A few weeks back, Nepal made the unprecedented move of shutting down all of the 8000-meter peaks within its borders, cancelling all of the climbing permits for Everest and other mountains for the spring. The country also announced that it would not longer be issuing on-arrival visas for the foreseeable future, making it more challenging for visitors to enter the country. Challenging, but not impossible, as obtaining a visa through a Nepali embassy was still an option and some travelers had already obtained their visas prior to the ban going into effect. That meant that there were groups of adventurous travelers who were still arriving in the Himalayan nation, despite that fact that a worldwide pandemic was continuing to escalate in severity. Many of those travelers were making their way to Nepal to go trekking in the mountains, a common activity for tourists visiting the country. With the coronavirus not he upswing across the planet though, those trekkers increased the likelihood of the virus taking hold amongst the Nepali people, which has prompted the complete cancellation of trekking activities for the foreseeable future.
Over the weekend, the Trekking Agencies Association of Nepal (TAAN) ordered all the trekking companies operating in the country to immediately halt their activities. All trekkers were immediately ordered to return to Kathmandu as quickly as possible for their evacuation back to their home countries. As restrictions on International flights continue to grow, it becomes more and more likely that Nepal will close its borders as numerous other countries already have. That will make it difficult for foreign travelers to return home, potentially stranding them in Asia. Any trekker who was unable to comply with the order to return to Kathmandu was then advised to stay in place and begin a mandatory quarantine instead.

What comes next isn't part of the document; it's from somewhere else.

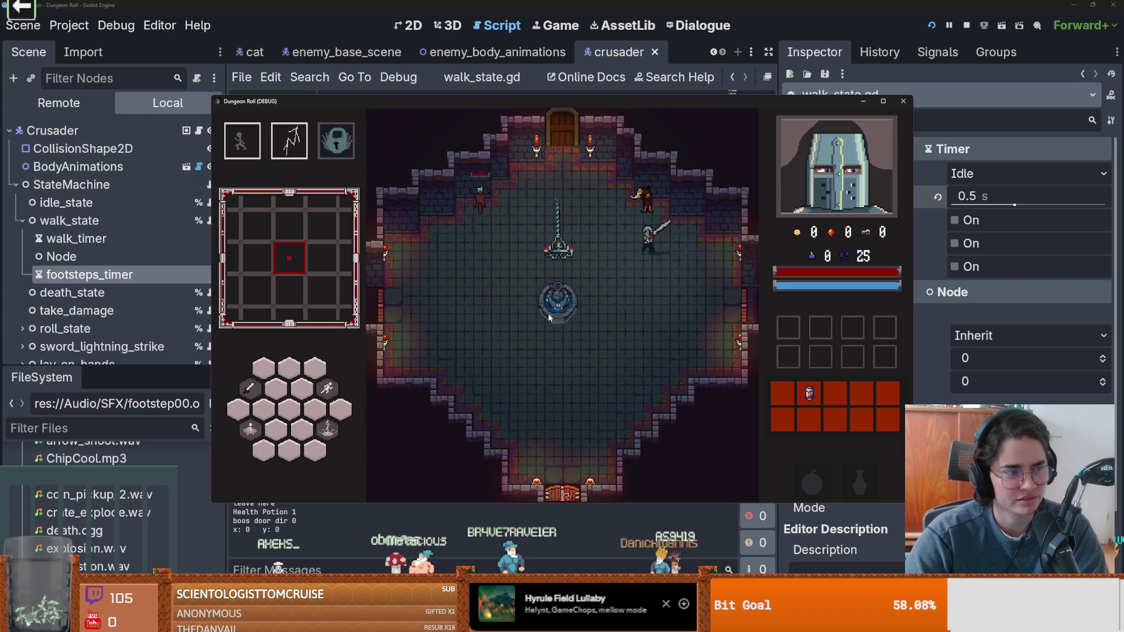
key(a)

Reportedly, more than 11,000 trekking permits had been issued in Nepal prior to March 1. Most of those permits have already been cancelled, as travelers have postponed their trekking excursions and flights for the foreseeable future. But some did still manage to make the trip, with a handful of trekkers still on the trail in the Khumbu Valley near Everest or on the Annapurna Circuit for instance. According to a representative of TAAN, about 70% of all treks were canceled, with only a fraction of the typical trekking departures actually setting out for the mountains.

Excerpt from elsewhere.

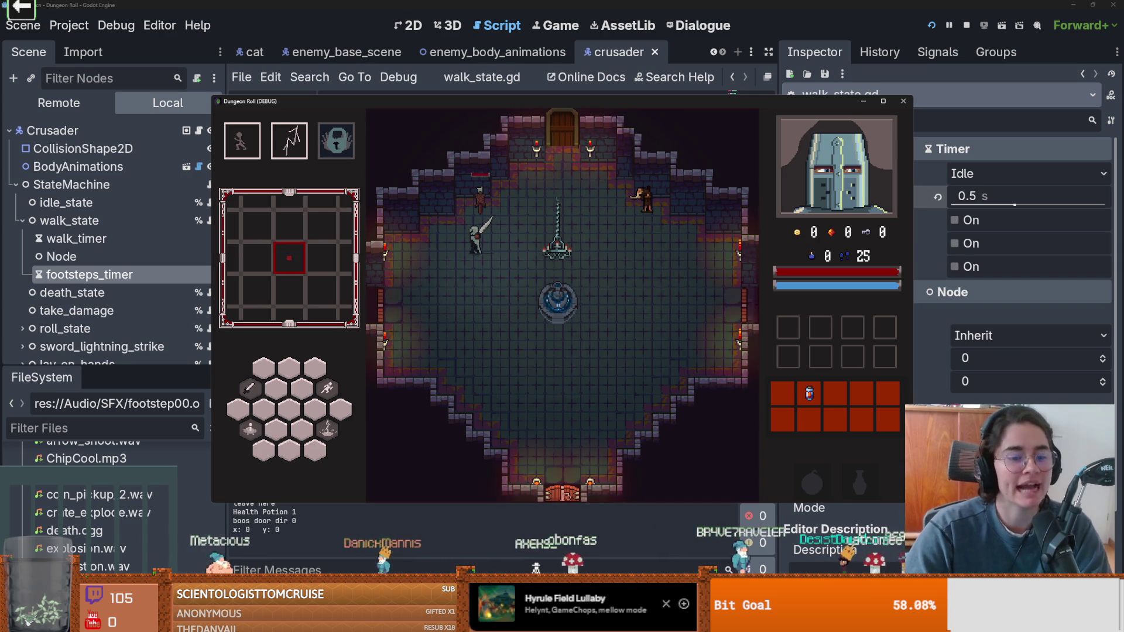
click(371, 621)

As with many parts of the world, the coronavirus continues to be a significant threat in Nepal. But when the dust settles and life starts to return to normal, the economic fallout from this situation could be dire. It seems likely that many travel related businesses in the country will fail in the weeks ahead, leaving an already poor country and populace feeling the pinch. It will be awhile before travelers begin exploring the world again, at least in large numbers. Chances are, the fallout from the current global situation will be with us long after the virus has been tamed.